Calculate the first derivative of \(f(x) = x^3(x-6)^4\) by applying the product rule. The product rule states that \((u \cdot v)' = u' \cdot v + u \cdot v'\). In this case, we have two functions: \(u(x) = x^3\) and \(v(x) = (x-6)^4\). Then, find their derivatives: \(u'(x) = 3x^2\) \(v'(x) = 4(x-6)^3\) Now, apply the product rule: \(f'(x) = u'(x) \cdot v(x) + u(x) \cdot v'(x) = 3x^2(x-6)^4 + x^3 \cdot 4(x-6)^3\) We will use this derivative to find the critical points and the intervals where the function is increasing or decreasing.

To find the critical points, find the values of \(x\) when \(f'(x) = 0\). In other words, we solve the equation \(f'(x) = 3x^2(x-6)^4 + 4x^3(x-6)^3 = 0\). Factor out the common term \(x^2(x-6)^3\): \(f'(x) = x^2(x-6)^3(3(x-6) + 4x) = x^2(x-6)^3(3x - 18 + 4x) = x^2(x-6)^3(7x - 18)\) This expression is equal to 0 when: 1. \(x = 0\) 2. \(x = 6\) 3. \(x = \frac{18}{7}\) These three values for \(x\) are our critical points. Next, we will find where the function is increasing or decreasing and the relative maxima and minima.

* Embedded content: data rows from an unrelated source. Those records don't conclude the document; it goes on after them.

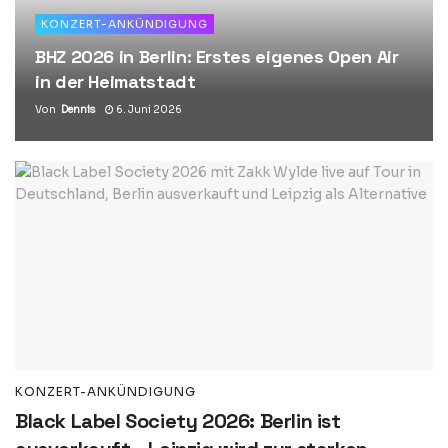
KONZERT-ANKÜNDIGUNG
BHZ 2026 in Berlin: Erstes eigenes Open Air
in der Heimatstadt
Von
Dennis
6. Juni 2026
KONZERT-ANKÜNDIGUNG
Black Label Society 2026: Berlin ist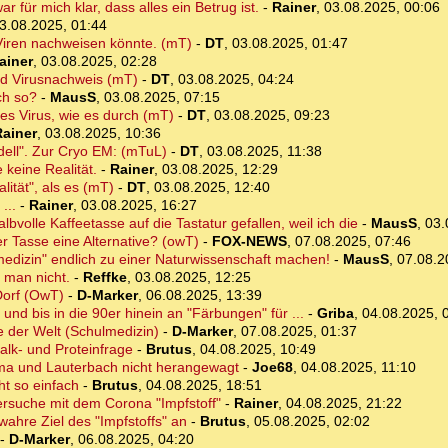
 für mich klar, dass alles ein Betrug ist.
-
Rainer
,
03.08.2025, 00:06
3.08.2025, 01:44
Viren nachweisen könnte. (mT)
-
DT
,
03.08.2025, 01:47
ainer
,
03.08.2025, 02:28
d Virusnachweis (mT)
-
DT
,
03.08.2025, 04:24
ch so?
-
MausS
,
03.08.2025, 07:15
des Virus, wie es durch (mT)
-
DT
,
03.08.2025, 09:23
Rainer
,
03.08.2025, 10:36
dell". Zur Cryo EM: (mTuL)
-
DT
,
03.08.2025, 11:38
keine Realität.
-
Rainer
,
03.08.2025, 12:29
alität", als es (mT)
-
DT
,
03.08.2025, 12:40
...
-
Rainer
,
03.08.2025, 16:27
halbvolle Kaffeetasse auf die Tastatur gefallen, weil ich die
-
MausS
,
03.
er Tasse eine Alternative? (owT)
-
FOX-NEWS
,
07.08.2025, 07:46
lmedizin" endlich zu einer Naturwissenschaft machen!
-
MausS
,
07.08.2
man nicht.
-
Reffke
,
03.08.2025, 12:25
Dorf (OwT)
-
D-Marker
,
06.08.2025, 13:39
und bis in die 90er hinein an "Färbungen" für ...
-
Griba
,
04.08.2025, 
 der Welt (Schulmedizin)
-
D-Marker
,
07.08.2025, 01:37
alk- und Proteinfrage
-
Brutus
,
04.08.2025, 10:49
rma und Lauterbach nicht herangewagt
-
Joe68
,
04.08.2025, 11:10
cht so einfach
-
Brutus
,
04.08.2025, 18:51
versuche mit dem Corona "Impfstoff"
-
Rainer
,
04.08.2025, 21:22
wahre Ziel des "Impfstoffs" an
-
Brutus
,
05.08.2025, 02:02
-
D-Marker
,
06.08.2025, 04:20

To determine the intervals of increasing and decreasing, we use the first derivative test. Test points within the intervals formed by the critical points in the first derivative: 1. Choose \(x = -1\), which is in the interval \((-\infty, 0)\). Evaluate, \(f'(-1) = (-1)^2(-7)^3(7(-1) - 18) = (-7)^3(-25) > 0\). Therefore, \(f(x)\) is increasing in this interval. 2. Choose \(x = 3\), in the interval \((0, \frac{18}{7})\). We get \(f'(3) = (3)^2(-3)^3(7(3) - 18) = (-3)^3(3) > 0\). Hence, \(f(x)\) is increasing in this interval as well. 3. Choose \(x = 6.5\), which belongs to the interval \((\frac{18}{7}, 6)\), to find out if \(f'(6.5) > 0\). We notice that \(f'(6.5) = (6.5)^2(-0.5)^3(7(6.5) - 18) = (-0.5)^3(27.5) < 0\). Consequently, \(f(x)\) is decreasing in this range. 4. Choose \(x = 8\), which is within the interval \((6, \infty)\), and calculate \(f'(8) = (8)^2(2)^3(7(8) - 18) = (2)^3(38) > 0\). Therefore, \(f(x)\) is increasing in this interval. We now have the intervals of increase and decrease for \(f(x)\).

By analyzing the intervals of increase and decrease and the critical points, we can identify the relative maxima and minima: - \(x = \frac{18}{7}\): Since \(f(x)\) switches from increasing to decreasing at \(x = \frac{18}{7}\), this point is a relative maximum. Thus, \((\frac{18}{7}, f(\frac{18}{7}))\) is a relative maxima. No relative minima are found in this function. To summarize, the function \(f(x) = x^3(x-6)^4\) has the following properties: 1. Increasing intervals: \((-\infty, 0)\), \((0, \frac{18}{7})\), and \((6, \infty)\). 2. Decreasing interval: \((\frac{18}{7}, 6)\). 3. Relative maxima: \((\frac{18}{7}, f(\frac{18}{7}))\) 4. No relative minima.